Capacitor charging/discharging equation, maths

Hello,
Can anybody explain me the capacitor charge/discharge equation derivation in detail?
Places I check, they start at either complicated point or in other easier version, some of the steps are omitted.

Any pointers/ links will be helpful too.

Thanks.

Places I check, they start at either complicated point or in other easier version, some of the steps are omitted.

Click to expand...

Better you give the link reference and pinpoint what exactly you did not understand, instead of raising an open ended question.

Places I check, they start at either complicated point or in other easier version, some of the steps are omitted

Click to expand...

Please cite a reference so that we can start with a starting point; otherwise I will have to draw some diagrams to begin...

-Begin at the beginning and go on till you come to the end; then stop- Lewis Caroll

The mathematical constant e is in the formula. I experimented with a graphing program until I found that the equation below creates a plot which resembles the classic discharge graph. It assumes time constant=1.
V starts at 1V.
0.368 = 1/e.

V = 0.368 ^ t

After 5 seconds (5 time constants) the capacitor is nearly discharged, as according to convention.
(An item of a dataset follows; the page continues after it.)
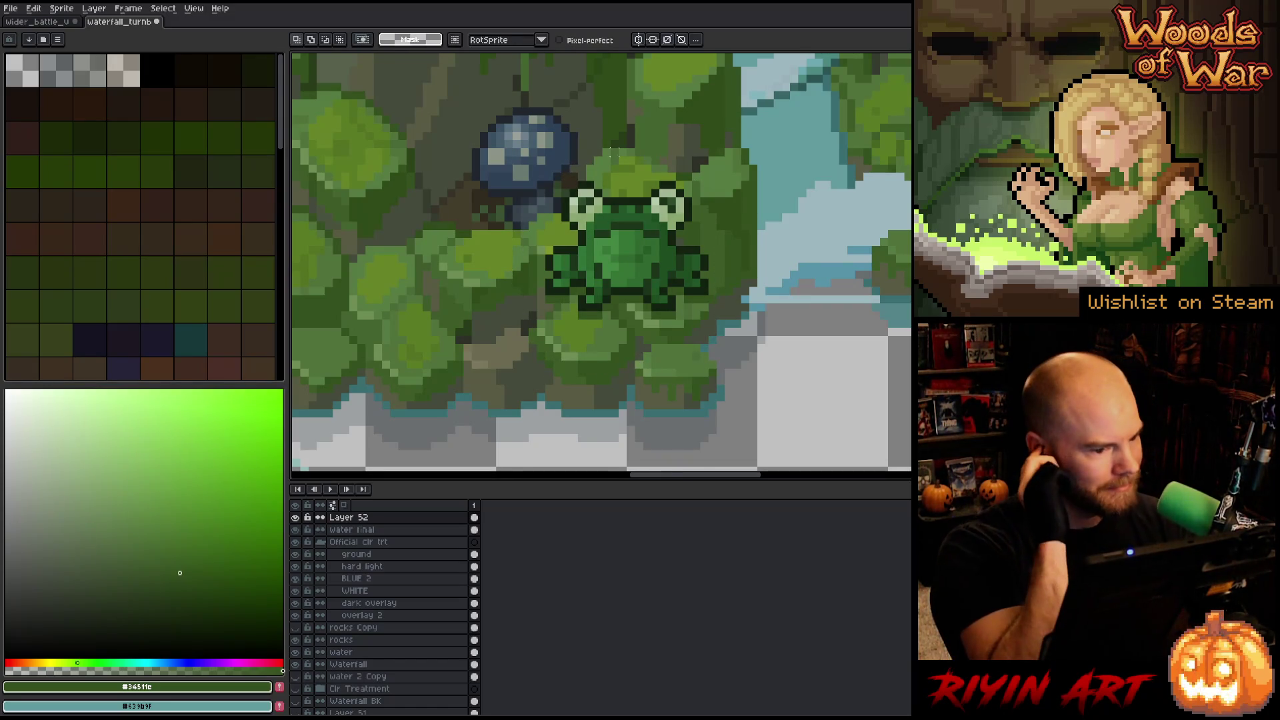
Briefly solo the water final and rocks layers to inspect them, ending on water final.
left_click(361, 529)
After 5 seconds (5 time constants) the capacitor is nearly discharged, as according to convention.

Click to expand...

Another interesting concept is the half-time; this is the time needed for the voltage to drop by 50%. In the example above, you will have voltage reduce by 50% after 0.6931 secs. This number is ln(2) and also crops up when you expect it the least.
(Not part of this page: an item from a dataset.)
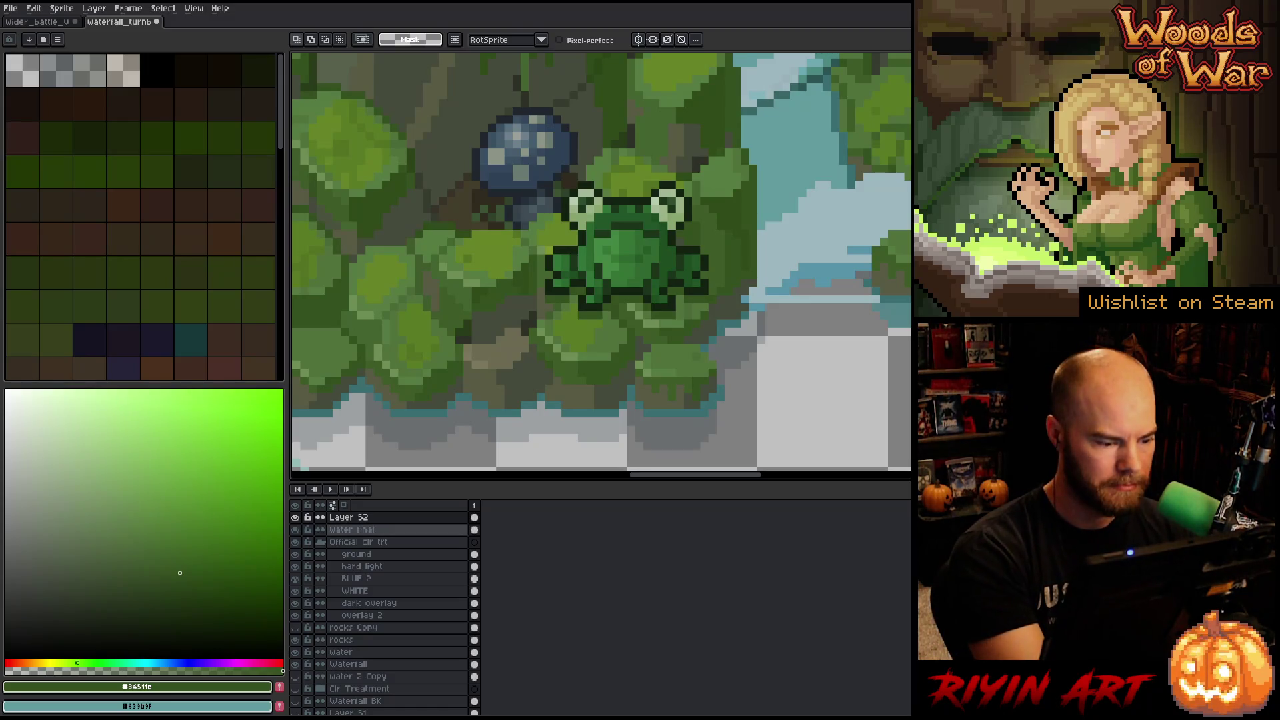
left_click(296, 529, "alt")
left_click(296, 530, "alt")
If the OP had shown few more interest in this issue since the opening of the thread, we could also explore the similarity among mathermatical models of different physical phenomens, for example understanding the discharge of the capacitor as the discharge of a fluid, which flows with more intensity as more charged is the deposit of liquid. The fact is that certain concepts have to be acquired intuitively before one proceed to learn something few palpable to human senses, such as the electric current.
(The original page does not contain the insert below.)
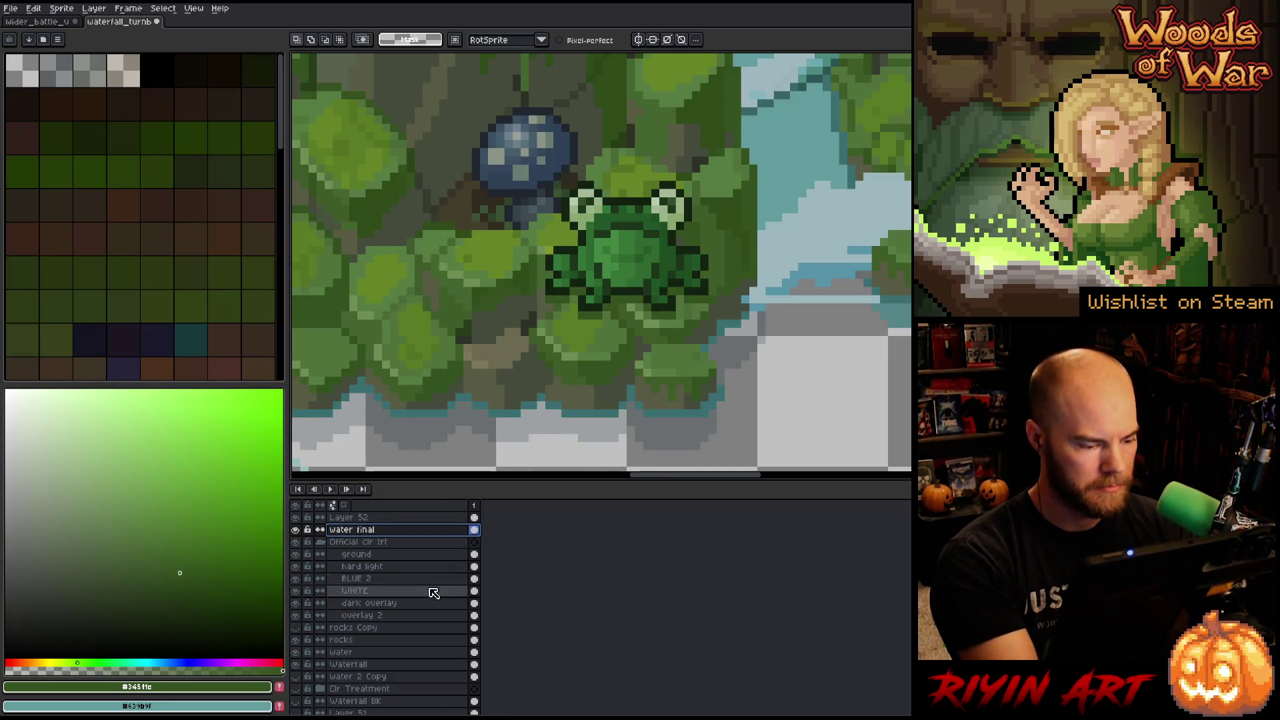
left_click(400, 556)
left_click(383, 641)
left_click(295, 640, "alt")
left_click(295, 640, "alt")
Can anybody explain me the capacitor charge/discharge equation derivation in detail...

Click to expand...

I do not know how much detail you want, but I can try.

I am not drawing a diagram and you need to have a diagram to get most out of this description...

1. Consider a power supply (battery) of const voltage V and zero internal resistance; it can supply infinite current.

2. We have resistor of resistance R connected in series with a capacitor of capacitance C. The positive end of the battery is connected to the resistor via a switch and the free end of the capacitor is connected to the negative end of the battery.

3. Set up initial conditions: at time t=0, the capacitor has no potential across it and the switch is closed.

4. Now consider the case at time t; the current is i(t) and the voltage is v(t). The total voltage across the circuit is V=i(t).R + v(t); v(t) is the voltage across the capacitor.

5. Capacitor formula is C=dQ/dV; or CdV=dQ; also dQ=i(t)dt; therefore CdV=i(t)dt; The voltage across the capacitor will be then integral (1/C)(i(t)dt) with limit from 0 to t. Put this in the previous equation.

6. Hence is final equation is V= V(t) + (1/RC)(dV(t)/dt)

7. This equation is a simple differential equation and can be solved easily.

Hello,
Thanks you all for your responses.
here is more on my question.

I am going through this(attachment)

I dont get how it goes to vN(t) = K e -t/RC step.

Thank you

If you are clear about the previous step, then it is simple. Rearrange the equation to get:

RC dV/dt=-V; more rearragement and you get : (dV/dt)/V=-(1/RC); or dV/V=-(1/RC)dt; then integrate to obtain: ln(V)=-t/(RC); or V=V(0) exp(-t/RC)

Thank you very much. It is clear now. I made mistakes while doing this on my own.